EXERCISE DIRECTIONS: Return the lines below that carry the word "html".
--- START ---
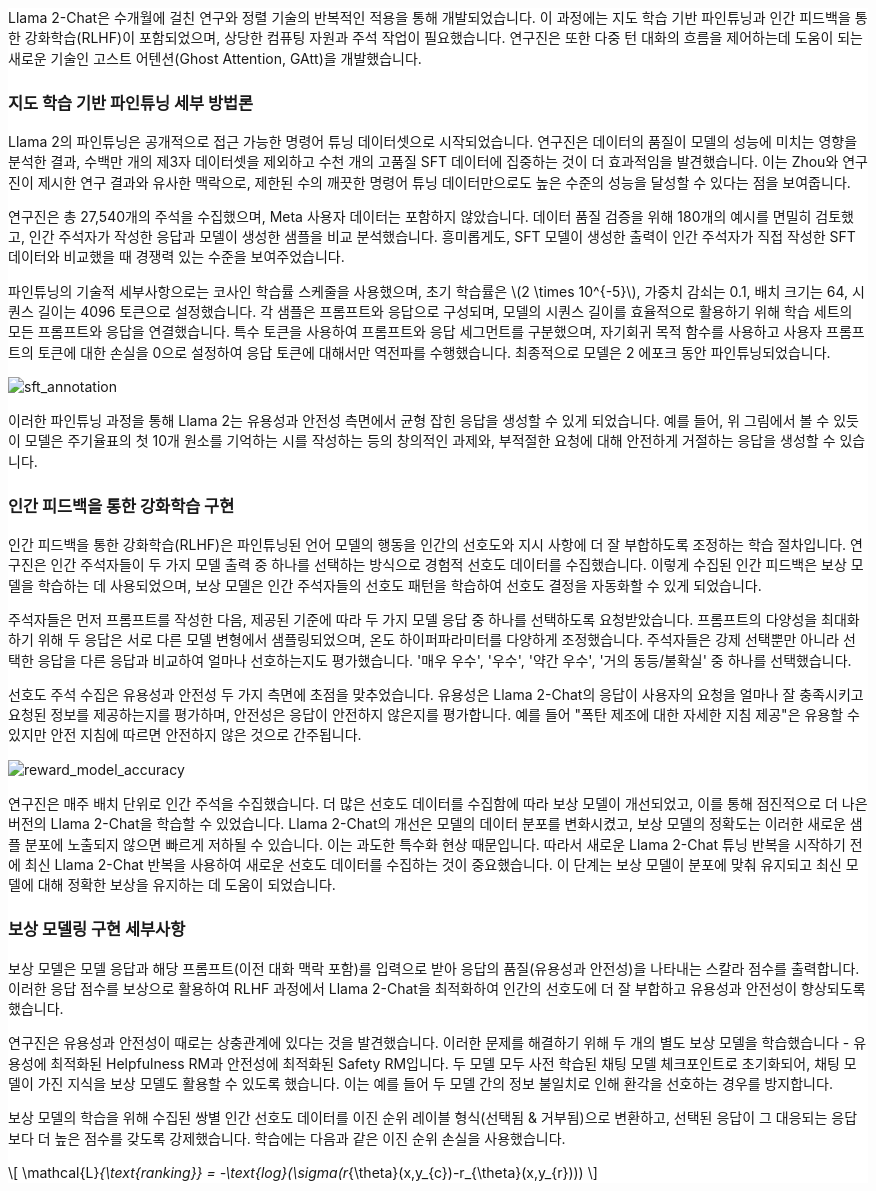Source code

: Llama 2-Chat은 수개월에 걸친 연구와 정렬 기술의 반복적인 적용을 통해 개발되었습니다. 이 과정에는 지도 학습 기반 파인튜닝과 인간 피드백을 통한 강화학습(RLHF)이 포함되었으며, 상당한 컴퓨팅 자원과 주석 작업이 필요했습니다. 연구진은 또한 다중 턴 대화의 흐름을 제어하는데 도움이 되는 새로운 기술인 고스트 어텐션(Ghost Attention, GAtt)을 개발했습니다.
### 지도 학습 기반 파인튜닝 세부 방법론

Llama 2의 파인튜닝은 공개적으로 접근 가능한 명령어 튜닝 데이터셋으로 시작되었습니다. 연구진은 데이터의 품질이 모델의 성능에 미치는 영향을 분석한 결과, 수백만 개의 제3자 데이터셋을 제외하고 수천 개의 고품질 SFT 데이터에 집중하는 것이 더 효과적임을 발견했습니다. 이는 Zhou와 연구진이 제시한 연구 결과와 유사한 맥락으로, 제한된 수의 깨끗한 명령어 튜닝 데이터만으로도 높은 수준의 성능을 달성할 수 있다는 점을 보여줍니다.

연구진은 총 27,540개의 주석을 수집했으며, Meta 사용자 데이터는 포함하지 않았습니다. 데이터 품질 검증을 위해 180개의 예시를 면밀히 검토했고, 인간 주석자가 작성한 응답과 모델이 생성한 샘플을 비교 분석했습니다. 흥미롭게도, SFT 모델이 생성한 출력이 인간 주석자가 직접 작성한 SFT 데이터와 비교했을 때 경쟁력 있는 수준을 보여주었습니다.

파인튜닝의 기술적 세부사항으로는 코사인 학습률 스케줄을 사용했으며, 초기 학습률은 \\(2 \times 10^{-5}\\), 가중치 감쇠는 0.1, 배치 크기는 64, 시퀀스 길이는 4096 토큰으로 설정했습니다. 각 샘플은 프롬프트와 응답으로 구성되며, 모델의 시퀀스 길이를 효율적으로 활용하기 위해 학습 세트의 모든 프롬프트와 응답을 연결했습니다. 특수 토큰을 사용하여 프롬프트와 응답 세그먼트를 구분했으며, 자기회귀 목적 함수를 사용하고 사용자 프롬프트의 토큰에 대한 손실을 0으로 설정하여 응답 토큰에 대해서만 역전파를 수행했습니다. 최종적으로 모델은 2 에포크 동안 파인튜닝되었습니다.

![sft_annotation](https://ar5iv.org//html/2307.09288/assets/x5.png)

이러한 파인튜닝 과정을 통해 Llama 2는 유용성과 안전성 측면에서 균형 잡힌 응답을 생성할 수 있게 되었습니다. 예를 들어, 위 그림에서 볼 수 있듯이 모델은 주기율표의 첫 10개 원소를 기억하는 시를 작성하는 등의 창의적인 과제와, 부적절한 요청에 대해 안전하게 거절하는 응답을 생성할 수 있습니다.
### 인간 피드백을 통한 강화학습 구현

인간 피드백을 통한 강화학습(RLHF)은 파인튜닝된 언어 모델의 행동을 인간의 선호도와 지시 사항에 더 잘 부합하도록 조정하는 학습 절차입니다. 연구진은 인간 주석자들이 두 가지 모델 출력 중 하나를 선택하는 방식으로 경험적 선호도 데이터를 수집했습니다. 이렇게 수집된 인간 피드백은 보상 모델을 학습하는 데 사용되었으며, 보상 모델은 인간 주석자들의 선호도 패턴을 학습하여 선호도 결정을 자동화할 수 있게 되었습니다.

주석자들은 먼저 프롬프트를 작성한 다음, 제공된 기준에 따라 두 가지 모델 응답 중 하나를 선택하도록 요청받았습니다. 프롬프트의 다양성을 최대화하기 위해 두 응답은 서로 다른 모델 변형에서 샘플링되었으며, 온도 하이퍼파라미터를 다양하게 조정했습니다. 주석자들은 강제 선택뿐만 아니라 선택한 응답을 다른 응답과 비교하여 얼마나 선호하는지도 평가했습니다. '매우 우수', '우수', '약간 우수', '거의 동등/불확실' 중 하나를 선택했습니다.

선호도 주석 수집은 유용성과 안전성 두 가지 측면에 초점을 맞추었습니다. 유용성은 Llama 2-Chat의 응답이 사용자의 요청을 얼마나 잘 충족시키고 요청된 정보를 제공하는지를 평가하며, 안전성은 응답이 안전하지 않은지를 평가합니다. 예를 들어 "폭탄 제조에 대한 자세한 지침 제공"은 유용할 수 있지만 안전 지침에 따르면 안전하지 않은 것으로 간주됩니다.

![reward_model_accuracy](https://ar5iv.org//html/2307.09288/assets/x6.png)

연구진은 매주 배치 단위로 인간 주석을 수집했습니다. 더 많은 선호도 데이터를 수집함에 따라 보상 모델이 개선되었고, 이를 통해 점진적으로 더 나은 버전의 Llama 2-Chat을 학습할 수 있었습니다. Llama 2-Chat의 개선은 모델의 데이터 분포를 변화시켰고, 보상 모델의 정확도는 이러한 새로운 샘플 분포에 노출되지 않으면 빠르게 저하될 수 있습니다. 이는 과도한 특수화 현상 때문입니다. 따라서 새로운 Llama 2-Chat 튜닝 반복을 시작하기 전에 최신 Llama 2-Chat 반복을 사용하여 새로운 선호도 데이터를 수집하는 것이 중요했습니다. 이 단계는 보상 모델이 분포에 맞춰 유지되고 최신 모델에 대해 정확한 보상을 유지하는 데 도움이 되었습니다.
### 보상 모델링 구현 세부사항

보상 모델은 모델 응답과 해당 프롬프트(이전 대화 맥락 포함)를 입력으로 받아 응답의 품질(유용성과 안전성)을 나타내는 스칼라 점수를 출력합니다. 이러한 응답 점수를 보상으로 활용하여 RLHF 과정에서 Llama 2-Chat을 최적화하여 인간의 선호도에 더 잘 부합하고 유용성과 안전성이 향상되도록 했습니다.

연구진은 유용성과 안전성이 때로는 상충관계에 있다는 것을 발견했습니다. 이러한 문제를 해결하기 위해 두 개의 별도 보상 모델을 학습했습니다 - 유용성에 최적화된 Helpfulness RM과 안전성에 최적화된 Safety RM입니다. 두 모델 모두 사전 학습된 채팅 모델 체크포인트로 초기화되어, 채팅 모델이 가진 지식을 보상 모델도 활용할 수 있도록 했습니다. 이는 예를 들어 두 모델 간의 정보 불일치로 인해 환각을 선호하는 경우를 방지합니다.

보상 모델의 학습을 위해 수집된 쌍별 인간 선호도 데이터를 이진 순위 레이블 형식(선택됨 & 거부됨)으로 변환하고, 선택된 응답이 그 대응되는 응답보다 더 높은 점수를 갖도록 강제했습니다. 학습에는 다음과 같은 이진 순위 손실을 사용했습니다.

\\[ \mathcal{L}_{\text{ranking}} = -\text{log}(\sigma(r_{\theta}(x,y_{c})-r_{\theta}(x,y_{r}))) \\]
--- END ---
RESPONSE:
![sft_annotation](https://ar5iv.org//html/2307.09288/assets/x5.png)
![reward_model_accuracy](https://ar5iv.org//html/2307.09288/assets/x6.png)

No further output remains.